3. Because children of this age are prickly, it’s easy for parents to start to pull away and interact with them less. When I saw this happening in myself I made a goal to try to do these three things every day: hug, compliment, and ask a question. Questions can include what happened in history today? How is so-and-so doing? How did your test go? How are you feeling about ___? Once again, when your kids are little you can’t imagine not doing these things, but there will come a time when these behaviors don’t come as naturally. Teenagers are compared to porcupines for good reason! You can get “pricked” when you try to ask questions or give a hug, and that makes you nervous to try again; you start to become afraid of future rejections. It’s natural and common to start talking and interacting less. There are times when I feel like the only reason my teens talk to me is to ask me for something (money or a ride). When I decided to attempt these three things every day (give a hug, give a compliment, and ask a question) I found that I could stay more in the habit of interacting with my girls. These small conversations sometimes lead to larger ones. And again, at least your child knows you care and are trying.
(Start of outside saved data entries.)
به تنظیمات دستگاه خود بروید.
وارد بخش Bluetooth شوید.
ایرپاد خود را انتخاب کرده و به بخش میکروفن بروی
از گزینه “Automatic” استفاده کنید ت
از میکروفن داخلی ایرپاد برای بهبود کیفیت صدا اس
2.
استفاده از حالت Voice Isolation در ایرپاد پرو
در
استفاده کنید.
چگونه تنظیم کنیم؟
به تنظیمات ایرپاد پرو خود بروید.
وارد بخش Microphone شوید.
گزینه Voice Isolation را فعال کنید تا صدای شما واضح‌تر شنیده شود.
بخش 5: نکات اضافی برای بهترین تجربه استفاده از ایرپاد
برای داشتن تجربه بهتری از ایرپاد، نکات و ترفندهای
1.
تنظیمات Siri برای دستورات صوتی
4. My last piece of advice is simple and straightforward. Have your teen make Sunday dinner every week for his/her senior year. By doing this for a year your teen will learn how to make many different meals and have a great foundation for preparing food for herself in the future. Your teen might resist at first, saying she’s too busy, too tired or doesn’t like to cook. But as the year goes on you will be amazed at how well she develops this important skill. Fostering these abilities will benefit teens their entire lives. They will feel more confident and secure as they begin to live on their own and be more independent.